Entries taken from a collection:
-------------------------

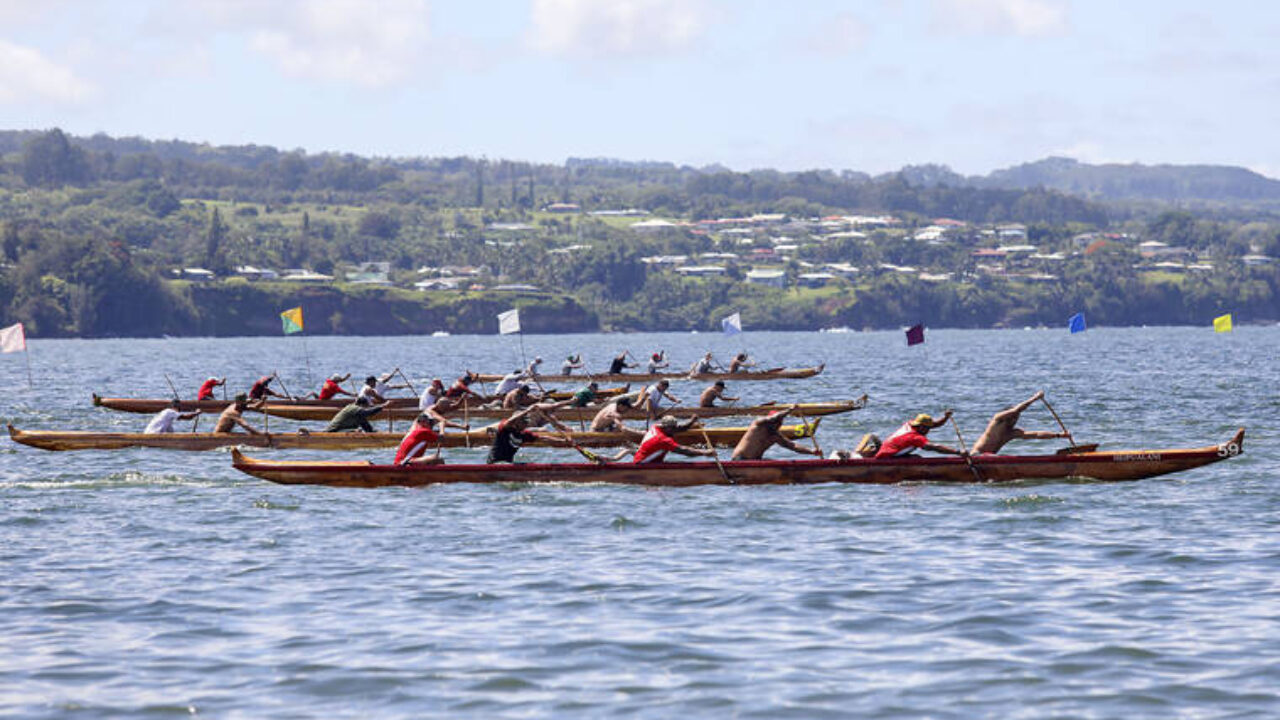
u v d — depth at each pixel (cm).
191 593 5291
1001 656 4272
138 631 4694
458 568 5759
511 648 4444
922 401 16438
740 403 17075
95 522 7025
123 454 10275
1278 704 3753
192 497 7919
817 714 3753
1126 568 5562
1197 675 4034
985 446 8162
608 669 4197
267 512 7338
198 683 4088
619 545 6272
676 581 5444
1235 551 5884
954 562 5744
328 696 3956
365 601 5141
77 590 5347
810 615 4834
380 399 12875
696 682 4053
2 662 4312
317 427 13212
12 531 6738
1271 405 14950
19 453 10375
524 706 3853
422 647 4466
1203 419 13075
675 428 8212
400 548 6244
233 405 10712
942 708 3791
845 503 7419
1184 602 4938
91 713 3816
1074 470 8069
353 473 8281
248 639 4584
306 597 5219
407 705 3872
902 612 4862
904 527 6644
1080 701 3828
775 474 8106
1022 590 5175
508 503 7581
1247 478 8219
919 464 8056
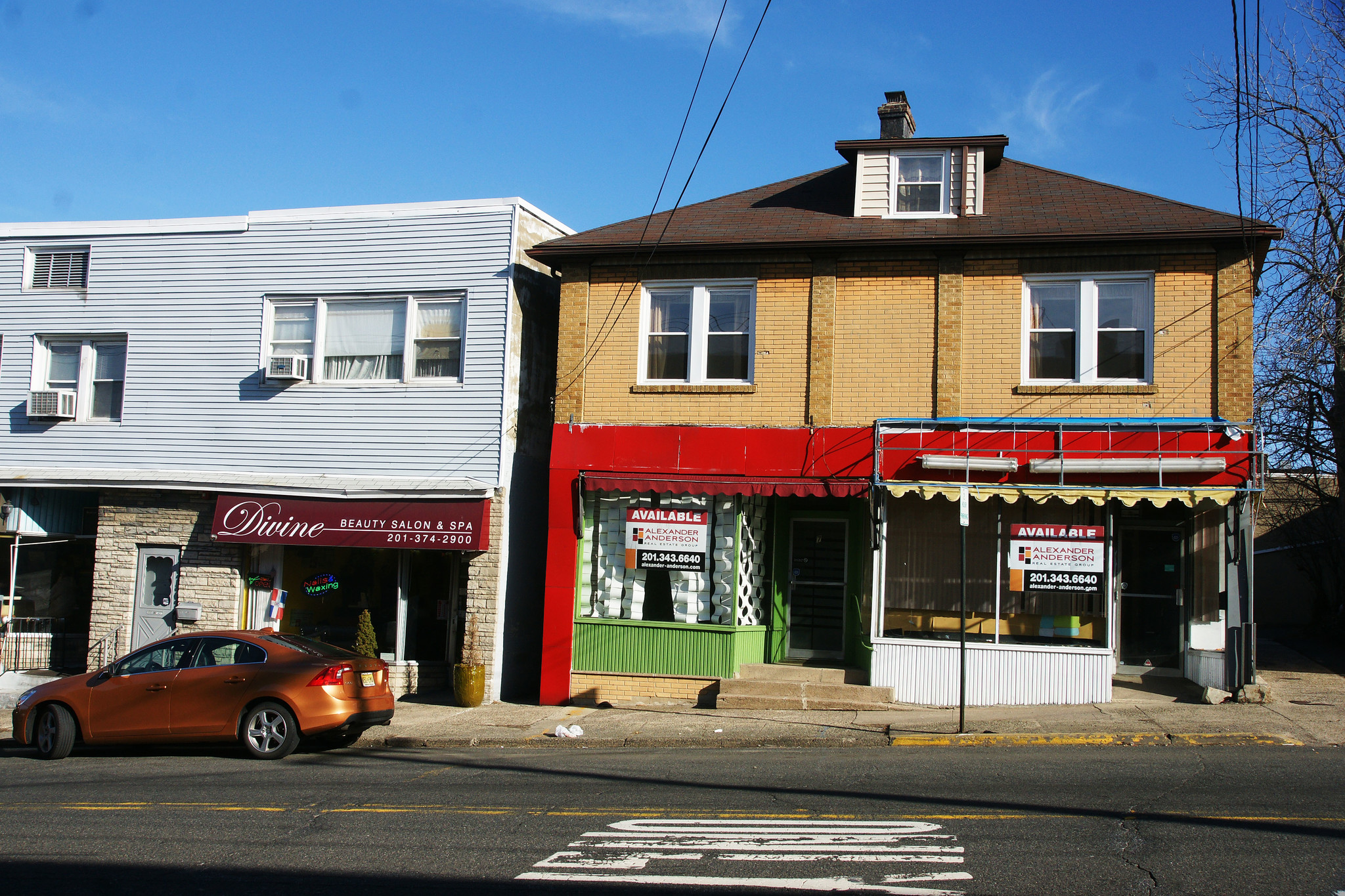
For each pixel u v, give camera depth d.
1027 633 14.75
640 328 16.50
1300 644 23.22
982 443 14.88
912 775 10.14
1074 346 15.13
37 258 19.39
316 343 17.78
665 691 15.77
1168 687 14.92
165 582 17.97
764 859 7.18
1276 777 9.69
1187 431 14.32
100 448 18.53
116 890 6.78
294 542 16.91
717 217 17.27
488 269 17.12
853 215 16.70
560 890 6.58
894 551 15.22
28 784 10.73
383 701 12.92
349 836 8.05
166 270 18.64
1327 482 25.28
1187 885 6.46
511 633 16.97
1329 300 18.19
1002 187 17.23
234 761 12.05
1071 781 9.65
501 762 11.73
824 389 15.63
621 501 16.30
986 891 6.41
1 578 19.22
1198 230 14.45
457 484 16.72
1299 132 18.14
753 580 16.28
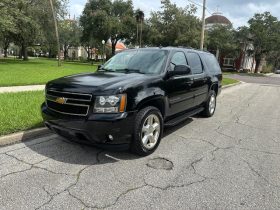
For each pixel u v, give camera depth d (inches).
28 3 1298.0
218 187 146.3
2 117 238.5
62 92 168.7
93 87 164.4
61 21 1489.9
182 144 212.1
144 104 179.0
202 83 270.1
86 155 180.5
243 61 2313.0
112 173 156.9
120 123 161.2
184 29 1688.0
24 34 1318.9
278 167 175.9
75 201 127.9
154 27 1807.3
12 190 135.2
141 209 123.6
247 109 392.2
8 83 471.5
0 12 973.8
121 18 1959.9
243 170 169.0
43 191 135.3
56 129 173.9
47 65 1263.5
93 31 1892.2
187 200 132.5
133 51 237.0
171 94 207.3
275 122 308.5
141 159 178.4
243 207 128.8
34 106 289.1
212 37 1966.0
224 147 210.5
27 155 177.3
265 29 2009.1
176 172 161.9
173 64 220.5
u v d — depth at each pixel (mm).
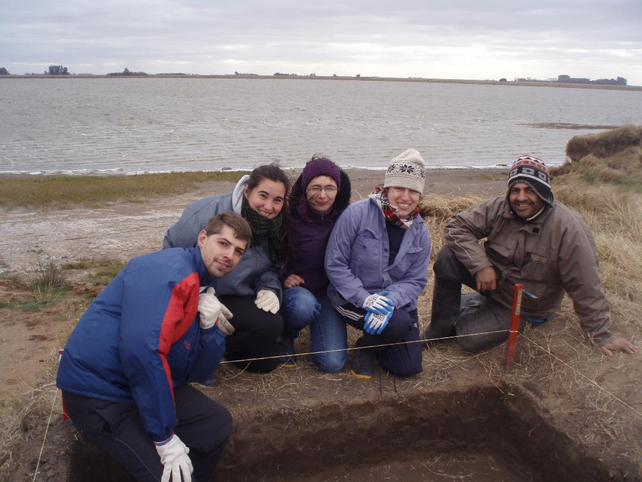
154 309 2582
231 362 3975
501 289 4242
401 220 3758
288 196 3629
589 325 3953
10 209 14008
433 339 4301
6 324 6371
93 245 10609
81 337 2736
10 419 3607
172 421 2689
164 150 32750
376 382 3914
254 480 3670
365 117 65500
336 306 3965
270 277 3760
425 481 3770
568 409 3604
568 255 3803
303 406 3625
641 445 3260
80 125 47281
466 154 34719
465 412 3932
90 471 3256
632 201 8508
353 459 3824
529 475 3754
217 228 2879
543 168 3756
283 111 72938
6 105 75312
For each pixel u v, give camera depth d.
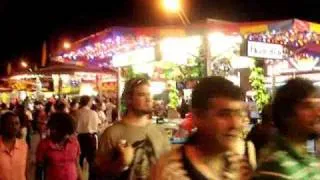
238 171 1.53
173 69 5.96
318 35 4.99
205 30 4.48
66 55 6.94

-------------------------

Transcribe exactly the lines running from the line with "93 245 10609" to the last line of the entries. Pictures stay out of the copy.

93 245 10609
81 337 2736
10 419 3607
172 421 2689
164 150 32750
376 382 3914
254 480 3670
365 117 65500
336 306 3965
270 277 3760
425 481 3770
568 409 3604
568 255 3803
303 406 3625
641 445 3260
80 125 47281
466 154 34719
465 412 3932
90 471 3256
632 201 8508
353 459 3824
529 475 3754
217 228 2879
543 168 3756
283 111 72938
6 105 75312
For each pixel u v, give camera depth d.
238 171 1.53
173 69 5.96
318 35 4.99
205 30 4.48
66 55 6.94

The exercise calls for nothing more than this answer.